Acordei e a primeira coisa – errada – que fiz foi olhar um grupo de amigos no Zap e vi que ainda estavam brigando os de esquerda com os de direita, pessoas que tempos antanho saíam juntos para os bregas de Salvador, iam à pesca na loca da sereia no Mont Serrat, bebiam até vomitar no Bar Brasil na rua da Imperatriz e frequentavam a Visgueira do Bira, na Ribeira. Todos frequentavam a casa dos outros, mas agora eram mais inimigos que Estados Unidos e Rússia durante a Guerra Fria dos anos 1960. Nem escovei os dentes e fui me preparar e ver a procissão marítima do Nosso Senhor Bom Jesus dos Navegantes, coisa que se realiza há quase 200 anos e que somente teve problemas quando a Marinha se recusou a participar e emprestar uma galé no fim do século XIX, ou com problemas vistos em 1972 quando a galeota Gratidão do Povo emborcou depois de atingida por um foguete, e a imagem quase vira pesqueiro de bodiões, vermelhos e jaguaraçás, o que seria uma afronta ao Senhor.

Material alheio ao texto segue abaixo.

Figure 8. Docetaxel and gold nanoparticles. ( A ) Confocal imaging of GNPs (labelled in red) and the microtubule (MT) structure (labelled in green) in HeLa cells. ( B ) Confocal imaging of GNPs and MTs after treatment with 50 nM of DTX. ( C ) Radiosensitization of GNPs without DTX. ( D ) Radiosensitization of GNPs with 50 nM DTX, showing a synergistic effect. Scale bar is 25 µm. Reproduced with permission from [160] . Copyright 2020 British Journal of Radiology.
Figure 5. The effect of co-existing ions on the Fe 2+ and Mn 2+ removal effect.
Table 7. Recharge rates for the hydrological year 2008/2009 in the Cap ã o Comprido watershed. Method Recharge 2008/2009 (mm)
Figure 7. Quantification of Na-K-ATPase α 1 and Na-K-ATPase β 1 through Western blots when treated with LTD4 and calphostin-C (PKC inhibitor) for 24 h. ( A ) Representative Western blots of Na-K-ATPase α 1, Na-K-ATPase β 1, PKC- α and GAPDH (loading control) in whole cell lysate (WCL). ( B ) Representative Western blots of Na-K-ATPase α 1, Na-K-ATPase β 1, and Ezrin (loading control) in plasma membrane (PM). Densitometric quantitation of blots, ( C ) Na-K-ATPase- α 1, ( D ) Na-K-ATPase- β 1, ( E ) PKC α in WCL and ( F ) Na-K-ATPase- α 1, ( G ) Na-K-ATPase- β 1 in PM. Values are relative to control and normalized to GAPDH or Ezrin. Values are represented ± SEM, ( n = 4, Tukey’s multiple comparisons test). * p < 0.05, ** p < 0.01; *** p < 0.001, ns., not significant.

Não que eu tenha religião, embora ache todas bonitas e úteis e até invejo quem tem fé. Mas, é que quando menino, morador da Vila Operária de Luiz Tarquínio, me envolvo com a emoção das pessoas, a belezura que é a saída e a chegada do Bom Jesus. Daí que fiquei olhando a Baía de Todos os Santos, vendo que o ano chegara com um céu do jeito que eu gosto – o que é bom augúrio vocês podem acreditar – cheio de carneirinhos. E nada do santo passar… nem uma lancha… nem uma escuna… um veleiro.. nem o veleiro do meu compadre o argonauta e jornalista Valmir Palma – que foi dos primeiros a pegar Covid na Bahia, mas não tem medo e sai velejando como um Vasco Moscoso de Aragão, Capitão de Longo Curso. Lembrei então que fora anunciado pelo jornalista, radialista, articulista, homiliador (perdoe o neologismo para quem escreve homilias) e diácono Joselito Conceição Bispo – veja que já trouxe no sobrenome a vocação anunciada – que este ano a Galeota não iria ao mar que o Bom Jesus dos Navegantes ia ficar quieto no seu canto.
Fiquei na varanda matutando como é poderoso o tal do Covid-19 que escorraçou o Bom Jesus e olhando ao léu, quando olho para o fim da ladeira e quem vem subindo num carro do brioso Corpo de Bombeiros? Nosso Senhor Bom Jesus dos Navegantes. Então pensei alto: tome seu Covid sacana, filho de uma que ronca e fuça. Pensava que ia vencer o Senhor dos Navegantes. Se ele não vem por mar, vem por terra pois todo marinheiro pisa também em chão. E se precisar vem pelo ar, pois ele é de todos os navegantes e navegar também por avião. São muitos os caminhos que um santo ou deuses podem traçar. E quando o caminhão passou com a imagem as duas únicas senhorinhas que estavam na rua bateram palmas.